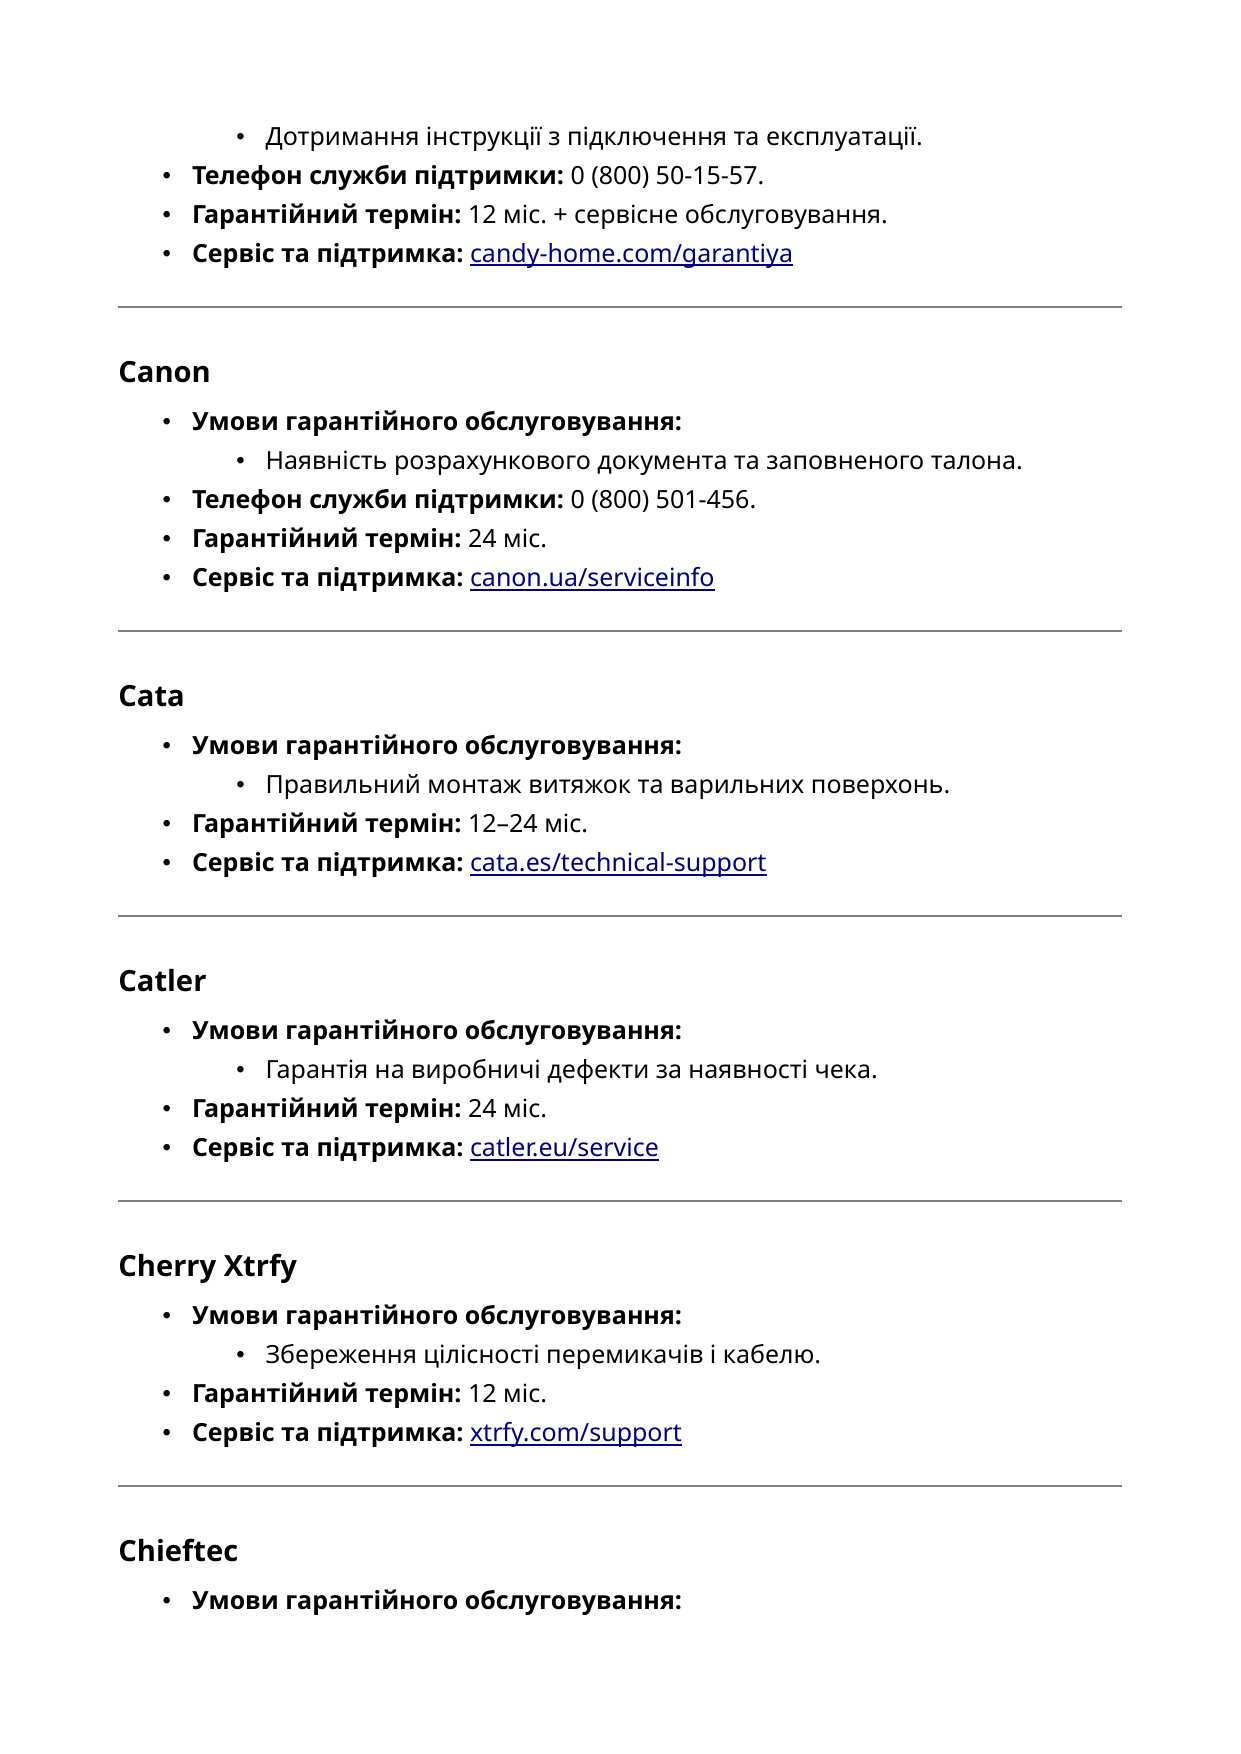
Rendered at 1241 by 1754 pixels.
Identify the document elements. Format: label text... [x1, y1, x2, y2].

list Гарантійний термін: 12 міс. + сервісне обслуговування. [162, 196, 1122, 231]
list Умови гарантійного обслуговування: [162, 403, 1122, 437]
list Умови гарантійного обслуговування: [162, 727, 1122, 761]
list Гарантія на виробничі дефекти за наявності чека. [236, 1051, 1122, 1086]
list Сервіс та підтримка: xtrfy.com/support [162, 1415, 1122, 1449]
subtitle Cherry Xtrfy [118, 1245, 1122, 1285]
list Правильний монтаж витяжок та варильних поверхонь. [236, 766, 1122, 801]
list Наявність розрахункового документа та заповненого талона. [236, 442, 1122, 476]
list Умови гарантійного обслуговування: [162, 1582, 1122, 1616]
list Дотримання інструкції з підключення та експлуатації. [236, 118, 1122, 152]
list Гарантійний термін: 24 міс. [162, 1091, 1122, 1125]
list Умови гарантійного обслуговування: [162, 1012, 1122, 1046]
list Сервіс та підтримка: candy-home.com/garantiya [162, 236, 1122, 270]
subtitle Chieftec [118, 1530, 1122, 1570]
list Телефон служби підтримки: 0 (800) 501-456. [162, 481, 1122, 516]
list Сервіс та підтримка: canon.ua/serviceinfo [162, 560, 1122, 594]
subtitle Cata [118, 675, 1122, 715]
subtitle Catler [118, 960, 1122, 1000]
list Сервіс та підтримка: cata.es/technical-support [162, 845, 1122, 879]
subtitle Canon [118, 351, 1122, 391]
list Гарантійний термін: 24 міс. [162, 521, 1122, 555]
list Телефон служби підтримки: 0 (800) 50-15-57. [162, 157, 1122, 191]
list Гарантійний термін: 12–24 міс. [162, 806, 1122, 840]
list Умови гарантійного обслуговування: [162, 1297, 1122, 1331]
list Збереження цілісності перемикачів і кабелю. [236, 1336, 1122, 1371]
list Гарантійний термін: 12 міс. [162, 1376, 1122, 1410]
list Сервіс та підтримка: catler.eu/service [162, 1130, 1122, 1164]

Direction
Can you quote the listing above word for word, leaving out the picture?

Solution for this problem
Rendered at 1241 by 1754 pixels.
Identify the document elements. Format: label text... [x1, y1, x2, y2].

list Гарантійний термін: 12 міс. + сервісне обслуговування. [162, 196, 1122, 231]
list Умови гарантійного обслуговування: [162, 403, 1122, 437]
list Умови гарантійного обслуговування: [162, 727, 1122, 761]
list Гарантія на виробничі дефекти за наявності чека. [236, 1051, 1122, 1086]
list Сервіс та підтримка: xtrfy.com/support [162, 1415, 1122, 1449]
subtitle Cherry Xtrfy [118, 1245, 1122, 1285]
list Правильний монтаж витяжок та варильних поверхонь. [236, 766, 1122, 801]
list Наявність розрахункового документа та заповненого талона. [236, 442, 1122, 476]
list Умови гарантійного обслуговування: [162, 1582, 1122, 1616]
list Дотримання інструкції з підключення та експлуатації. [236, 118, 1122, 152]
list Гарантійний термін: 24 міс. [162, 1091, 1122, 1125]
list Умови гарантійного обслуговування: [162, 1012, 1122, 1046]
list Сервіс та підтримка: candy-home.com/garantiya [162, 236, 1122, 270]
subtitle Chieftec [118, 1530, 1122, 1570]
list Телефон служби підтримки: 0 (800) 501-456. [162, 481, 1122, 516]
list Сервіс та підтримка: canon.ua/serviceinfo [162, 560, 1122, 594]
subtitle Cata [118, 675, 1122, 715]
subtitle Catler [118, 960, 1122, 1000]
list Сервіс та підтримка: cata.es/technical-support [162, 845, 1122, 879]
subtitle Canon [118, 351, 1122, 391]
list Гарантійний термін: 24 міс. [162, 521, 1122, 555]
list Телефон служби підтримки: 0 (800) 50-15-57. [162, 157, 1122, 191]
list Гарантійний термін: 12–24 міс. [162, 806, 1122, 840]
list Умови гарантійного обслуговування: [162, 1297, 1122, 1331]
list Збереження цілісності перемикачів і кабелю. [236, 1336, 1122, 1371]
list Гарантійний термін: 12 міс. [162, 1376, 1122, 1410]
list Сервіс та підтримка: catler.eu/service [162, 1130, 1122, 1164]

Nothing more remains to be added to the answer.